With Dawson, you have the mother freak-folker of the modern era. The mommy, who proclaims herself still to be more DIY than anything, even with her mini-van (which, when she's loading it, some days, she feels like the act is a form of emoting), is a fountain of information, telling us more about herself in four or five minutes than is actually possible to learn about another person, even under scrutiny or a direct line of questioning. She gives us all of the juicy details that we never would have thought to ask and we think that this is all healthy. It's healthy for her - the woman with the addictive personality -- and it's healthy for us to hear someone unloading so freely, so unfiltered. It's an outpouring of positively charged sentiments that were spurred on by negative vibes or witnessing people being mean or rude to one another for no good reason. Dawson has a keen sense for that which just feels wrong, for that which doesn't allow someone she cares about to feel the maximum amount of the warm fuzzies about who they are, or about who they want to be.
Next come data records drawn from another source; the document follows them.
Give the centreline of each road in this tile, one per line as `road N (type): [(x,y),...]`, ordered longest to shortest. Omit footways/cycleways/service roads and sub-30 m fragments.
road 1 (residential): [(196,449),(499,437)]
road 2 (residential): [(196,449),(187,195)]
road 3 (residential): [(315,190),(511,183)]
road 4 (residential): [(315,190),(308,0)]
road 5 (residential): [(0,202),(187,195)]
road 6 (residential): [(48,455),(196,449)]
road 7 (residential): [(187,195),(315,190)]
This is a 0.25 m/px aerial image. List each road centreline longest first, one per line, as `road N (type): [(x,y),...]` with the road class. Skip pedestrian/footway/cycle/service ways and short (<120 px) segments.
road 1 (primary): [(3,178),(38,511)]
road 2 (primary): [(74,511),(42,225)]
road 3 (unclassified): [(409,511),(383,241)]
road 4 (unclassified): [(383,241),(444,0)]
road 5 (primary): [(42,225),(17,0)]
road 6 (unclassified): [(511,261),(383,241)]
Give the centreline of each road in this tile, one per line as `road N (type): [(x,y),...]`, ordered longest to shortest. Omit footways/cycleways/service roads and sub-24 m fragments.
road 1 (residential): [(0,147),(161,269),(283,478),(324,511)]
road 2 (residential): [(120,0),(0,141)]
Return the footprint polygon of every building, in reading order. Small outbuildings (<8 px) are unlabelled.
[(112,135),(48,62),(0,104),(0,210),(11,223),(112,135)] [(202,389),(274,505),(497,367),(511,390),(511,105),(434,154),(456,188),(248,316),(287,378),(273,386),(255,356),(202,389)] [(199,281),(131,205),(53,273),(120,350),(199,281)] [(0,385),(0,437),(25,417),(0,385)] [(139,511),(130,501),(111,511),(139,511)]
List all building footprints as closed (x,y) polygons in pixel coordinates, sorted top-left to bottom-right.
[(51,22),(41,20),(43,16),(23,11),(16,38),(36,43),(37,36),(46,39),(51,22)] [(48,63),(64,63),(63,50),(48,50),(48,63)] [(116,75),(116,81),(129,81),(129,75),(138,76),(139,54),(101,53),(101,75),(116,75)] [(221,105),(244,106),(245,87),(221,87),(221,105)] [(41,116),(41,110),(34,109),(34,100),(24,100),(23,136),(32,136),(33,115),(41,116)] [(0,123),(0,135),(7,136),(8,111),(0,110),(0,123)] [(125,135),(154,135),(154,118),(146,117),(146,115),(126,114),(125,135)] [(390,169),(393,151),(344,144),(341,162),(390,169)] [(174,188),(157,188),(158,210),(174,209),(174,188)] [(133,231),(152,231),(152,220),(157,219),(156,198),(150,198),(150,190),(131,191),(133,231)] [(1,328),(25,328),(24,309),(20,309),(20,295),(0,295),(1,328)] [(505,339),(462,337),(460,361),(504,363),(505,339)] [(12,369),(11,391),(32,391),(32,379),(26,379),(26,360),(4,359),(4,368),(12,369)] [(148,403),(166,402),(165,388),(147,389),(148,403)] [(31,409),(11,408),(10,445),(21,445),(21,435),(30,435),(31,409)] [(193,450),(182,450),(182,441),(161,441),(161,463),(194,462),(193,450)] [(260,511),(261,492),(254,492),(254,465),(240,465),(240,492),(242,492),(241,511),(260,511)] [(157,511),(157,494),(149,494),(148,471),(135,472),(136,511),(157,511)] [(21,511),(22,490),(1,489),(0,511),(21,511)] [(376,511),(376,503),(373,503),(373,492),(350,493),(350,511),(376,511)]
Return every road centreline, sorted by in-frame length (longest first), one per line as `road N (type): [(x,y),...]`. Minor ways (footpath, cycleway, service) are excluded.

She is a champion for the weirdos and the freaks. She's for the individuals who just want to be happy, any way they possibly can. They're not trying to start a riot or cause any harm to anyone else. They just want happiness. Dawson insists that all of the weirdos, the freaks, and every other peaceful soul deserves this. There's the friend that she sings about on this session who isn't famous, but he grows his own food and, if you were to come to visit him - stranger or friend, he would try to feed you. Dawson correctly insists that this makes him famous. Or, he should be famous for having such a kind heart. These are the people that she fills her world with and she can't help but want to tell everyone about them, along with painstakingly enumerating all of the shit that doesn't belong in a harmonious world. She feels that if she does this, she and her loved ones have a better chance of more happiness.